Dilemme : le fusil ou le travail.
Jean-Pierre Georges, Le moi chronique, Les Carnets du Dessert de Lune, p. 24.
Cauchemar de l’escalier. — De l’entresol au cinquième, tout entier, devenu une bête, l’escalier se recroqueville, et moi qui au deuxième fumais une « Abdullah ».
Henri Michaux, « Mes rêves d’enfant », Œuvres complètes (1), Gallimard, p. 63.
On m’a raconté que, de l’instant où j’ai eu l’usage de l’alphabet, la moindre sortie tournait au cauchemar. Pas moyen de m’arracher au laborieux déchiffrement des inscriptions moulées dans les plaques d’égout – Fonderie Puydebois, ça m’est resté – ou peintes sur de petits écriteaux en tôle émaillée, fichés dans l’herbe du parc. Ils stipulaient qu’il était interdit de marcher sur la pelouse, que les chiens devaient être tenus en laisse et les papiers jetés dans les corbeilles « ad hoc ». Il paraît que ça n’allait plus du tout. Impossible de m’entraîner. Je butais sur « ad hoc ». Il y avait une faute ou alors, contrairement à ce que j’avais cru, l’écrit continuait de m’échapper. Quelqu’un, qui n’était pas plus avancé que moi, a déclaré que c’était de l’américain et j’ai consenti à repartir, à regret.
Pierre Bergounioux, Chasseur à la manque, Gallimard, p. 28.

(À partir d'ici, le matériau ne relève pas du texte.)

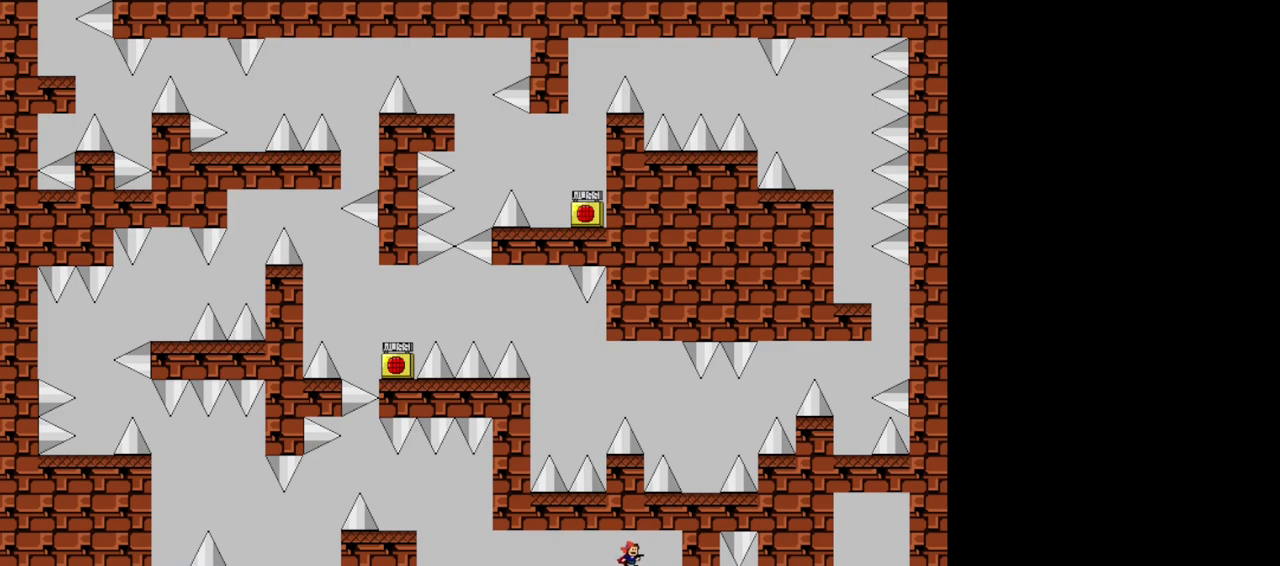
Gameplay with keyboard; each line is a JSON object with the keys held at the frame after it. "events" lists presses ("down") and releases ("up") of "down", "left", "r", "right", "s", "shift", "up", "x" and "z" between this image and that frame as [ms after this image, input, new state], when the widget could be followed in between. No other keys are recorded. Mouse input is not recorded.
{"keys": ["left"], "events": [[180, "left", "down"]]}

Au sortir de l’adolescence s’ouvre un intermède décevant auquel on ne conçoit pas de fin. Une fois encore, j’aurais eu besoin, j’ai attendu qu’on me dise. Le dépit de me découvrir embarrassé de termes empruntés, inopérants sur les choses concrètes, rétives de toujours, pour cuisant qu’il fût, m’aurait moins affecté si je l’avais su inévitable, peut-être passager. J’aurais laissé à celui que je serais ultérieurement devenu le soin d’une opération que j’avais crue toute simple et qui ne l’était pas. J’avais cédé une année de la seule vie qui vaille, puis deux puis d’autres, encore, au terme de quoi je comptais que le chapitre obscur par où j’ai commencé serait expliqué. Je saurais. Je serais libre. Je m’établirais à l’endroit où j’attendais, en quelque sorte, ma propre venue.

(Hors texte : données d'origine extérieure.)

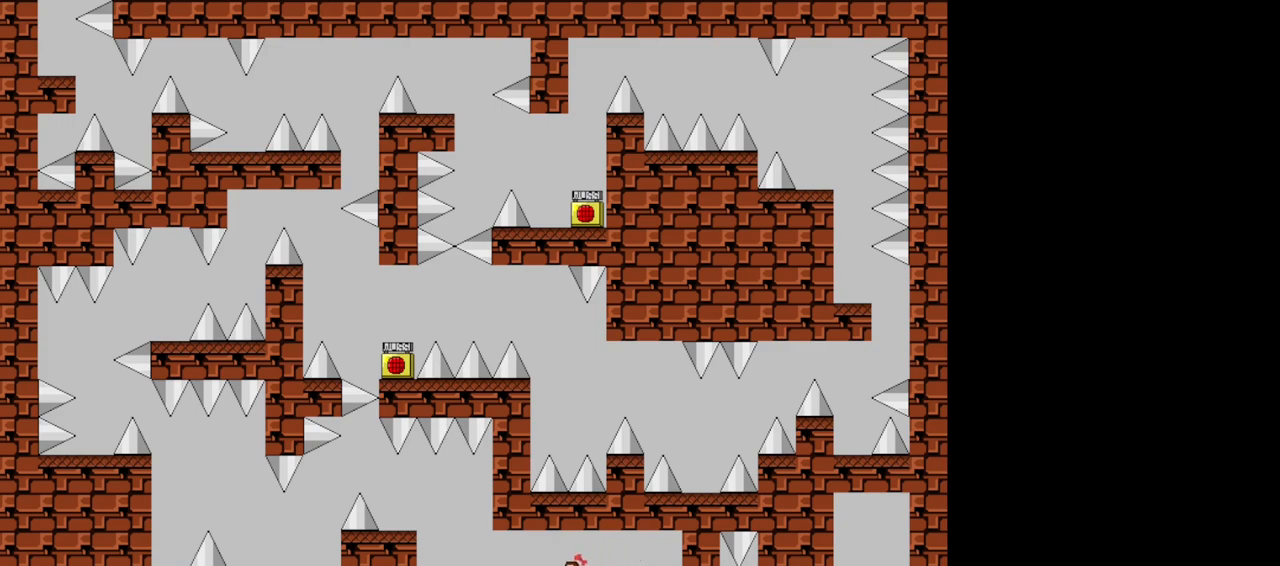
{"keys": ["left"], "events": [[20, "left", "up"], [260, "left", "down"]]}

Pierre Bergounioux, Le premier mot, Gallimard, pp. 76-77.
La phrase de Chateaubriand : « Je serai heureux d’être parti avant qu’une telle félicité ne soit advenue » (l’égalité des temps futurs), nous nous la répétons, Hélène et moi, tous les jours.
Paul Morand, « 10 juin 1973 », Journal inutile (2), Gallimard, p. 72.
je vis les noirs martinets
tourner dans un ciel d’orage
en criant criant mais n’est-
ce pas d’un sombre présage ?
au matin j’étais à Vienne
sur le Rhône un aigle noir
labourait l’air de ses pennes
pour revoir Montélimar
mais soudain il dériva
comme un cerf-volant qui casse
sa ficelle et s’en reva
vers de plus vastes espaces
William Cliff, « Montélimar », Immense existence, Gallimard, p. 41.
Pour notre consolation, la disproportion du monde semble n’être que d’ordre numérique.
Franz Kafka, « Journaux », Œuvres complètes (3), Gallimard, p. 453.
Je n’oppose plus, comme avant, les fêtes auxquelles j’ai pris part à celles qui m’ont échappé : là comme ici, la vie fait résonner le même silence.
Petr Král, Cahiers de Paris, Flammarion, p. 110.
Aimer, c’est se placer toujours dans la perspective de la mort de l’autre.
Richard Millet, « 22 novembre 1998 », Journal (1995-1999), Léo Scheer.
Quand on dit que la vie est un drame on ne croit pas si bien dire. Le drame désigne l’action qui se déroule sur une scène, dont on devine les conséquences fatales, mais qui, jusqu’au dernier moment, demeurent inconnues. La certitude que le pire aura lieu in fine n’est pas la prescience de la façon exacte dont il se produira. Bien que prévisible et inéluctable le pire est toujours surprenant. C’est en ce sens-là que ma vie est dramatique. Au cœur de circonstances que personne ne peut affronter à ma place, qui requièrent ma force et mon discernement, je ne sais jamais où j’en suis. Je me sens perdu : à la fois désorienté et en perdition. J’ai beau trouver et me fixer des repères, je les efface à mesure que je me débats. Vaine gesticulation qui se donne des airs d’action, d’autant plus pathétique que j’en prends conscience et ne peux rien y faire. Si vivre c’est se sentir perdu, la lucidité, c’est se savoir perdu.
Frédéric Schiffter, Sur le blabla et le chichi des philosophes, P.U.F., p. 36.